The scene is almost surreal, a bit like something from Dracula’s Castle they visited earlier.  So when we next see Rice on the road, his thoughts floating like ether out the car window again, it’s not clear whether the soprano voice he hears singing is on the radio or in his imagination.  In fact, we’re seeing the real videotape of the trip on the screen, with dates printed in the corner, 14.10.89, hollowed-out buildings and industrial trucks passing by on the misty road, a young woman driving an old woman on a flatbed wooden horse-drawn cart with tractor tires.  By now we realize this is the original footage of a trip that actually happened in 1989 when three Italians made this journey and documented it.  And when our protagonists do arrive and deliver the suitcase to Emil’s family, and we hear Battiato’s song again, the refrain, “Do not abandon me” takes on another meaning as a mother and child unpack sweaters, soaps, stuffed animals, bracelets with joy.  Now a truly generous idea comes to the fore: Rice’s videotape can take on an entirely new value by playing it for Adra, her daughter Adina, and her mother Costelia. They can watch it and see Emil pleading with the Italian trio, begging them to bring this “happiness” to his family, in the footage Rice shot with a totally ulterior motive. 


It’s by no means the end of the road here—there are more twists and turns in Est for both the Italians and the Romanians, each one authentic to the time and place, but it’s worth noting that there is more documentary footage, including TV news clips of Ceaucescu in two opposing sequences, one at the height of his power and one as he is already retreating.  And with that footage there is more irony as well, also achieved in song, such as that sung spontaneously by a hostess at a separate home visit, sung from memory, as so many Romanians and Italians (and Europeans and Latin Americans) did for years to come.  The song is the wildly upbeat “Felicità” performed by Al Bano and Romina Power, almost a popular anthem of the era.  While its lyrics are also fully printed on the screen (alluding to nothing but the sheer “happiness” of love), they are used for grand irony the first time, with cross-cutting between suffering Romanians, savoring only their memories, and the current nightly news broadcast of Ceaucescu speaking to thousands of Party members in a theatre palace as they clap in unison.  The next time that song is sung in the film, it’s a new era, one of true felicità.

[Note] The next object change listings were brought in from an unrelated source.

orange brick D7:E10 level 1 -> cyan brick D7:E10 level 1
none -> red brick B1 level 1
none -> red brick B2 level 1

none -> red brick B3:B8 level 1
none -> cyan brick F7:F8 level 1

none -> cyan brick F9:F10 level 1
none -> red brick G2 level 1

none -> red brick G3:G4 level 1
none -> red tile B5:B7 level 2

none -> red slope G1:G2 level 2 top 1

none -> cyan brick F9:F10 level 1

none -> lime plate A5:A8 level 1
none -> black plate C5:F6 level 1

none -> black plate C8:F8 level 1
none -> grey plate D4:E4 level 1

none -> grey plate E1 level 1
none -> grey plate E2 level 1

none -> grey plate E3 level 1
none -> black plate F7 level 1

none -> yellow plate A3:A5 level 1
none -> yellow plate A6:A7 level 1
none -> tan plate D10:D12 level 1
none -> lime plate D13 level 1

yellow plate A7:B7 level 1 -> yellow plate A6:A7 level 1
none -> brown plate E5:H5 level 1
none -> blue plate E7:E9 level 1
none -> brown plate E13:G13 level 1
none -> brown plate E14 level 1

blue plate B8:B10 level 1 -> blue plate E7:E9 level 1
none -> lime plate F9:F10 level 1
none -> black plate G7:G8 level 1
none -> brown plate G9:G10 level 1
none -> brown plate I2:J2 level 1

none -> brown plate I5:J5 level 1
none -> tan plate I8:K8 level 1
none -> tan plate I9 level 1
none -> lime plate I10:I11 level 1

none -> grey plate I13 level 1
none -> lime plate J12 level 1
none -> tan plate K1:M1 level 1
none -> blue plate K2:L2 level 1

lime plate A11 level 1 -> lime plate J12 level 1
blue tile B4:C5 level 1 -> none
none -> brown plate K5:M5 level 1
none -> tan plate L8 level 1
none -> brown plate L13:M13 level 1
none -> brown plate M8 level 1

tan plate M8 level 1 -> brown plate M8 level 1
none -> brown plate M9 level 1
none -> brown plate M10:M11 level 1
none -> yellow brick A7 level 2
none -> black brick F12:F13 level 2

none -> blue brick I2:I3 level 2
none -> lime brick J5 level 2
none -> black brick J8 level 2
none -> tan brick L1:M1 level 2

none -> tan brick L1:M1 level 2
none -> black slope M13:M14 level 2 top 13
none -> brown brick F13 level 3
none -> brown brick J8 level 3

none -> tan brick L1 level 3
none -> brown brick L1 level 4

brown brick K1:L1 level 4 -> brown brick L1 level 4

Viewers who stay glued to the screen for the end credits will be rewarded by outtakes from the original series of videotapes of the three Italians, Maurizio Paganelli (Pago), Andrea Riceputi (Rice), and Enrico Boschi (Bibi), shown sporadically throughout Est. Paganelli’s voice-over asks, “Did you picture it like this?” and we are realize that just as seeing the videotape of Emil meant the world to his family in the film, playing that same videotape for these three men, the real “actors,” now in their fifties, most likely imparted far more meaning than a treasured souvenir.  Maybe our own experience via the film was equally eye-opening.



Est

Director: Antonio Pisu; Producers: Paolo Rossi Pisu, Maurizio Paganelli; Screenplay: Antonio Pisu; Cinematography: Adrian Silisteanu; Editor: Paolo Marzoni; Music: Davide Caprelli; Set Design: Paola Zamagni, Iuliana Vilsan; Costume Design: Luminita Mihai.

Cast: Lodovico Guenzi, Matteo Gatta, Jacopo Costantini, Paolo Rossi Pisu, Ana Ciontea, Ioana Flora, Liviu Cheloiu, Ivano Marescotti, Sofia Longhini, Eva Issa Popovici, Iulieta Szomyi, Beatrice Balzani, Ada Condescu, Manuela Ciucur, Dana Voicu, Radu Romaniuc, Liviu Pintileasa, Ioan Peter, Virgili Aionei, Anca Florea

Color, 104 min. In Italian and Romanian with English subtitles.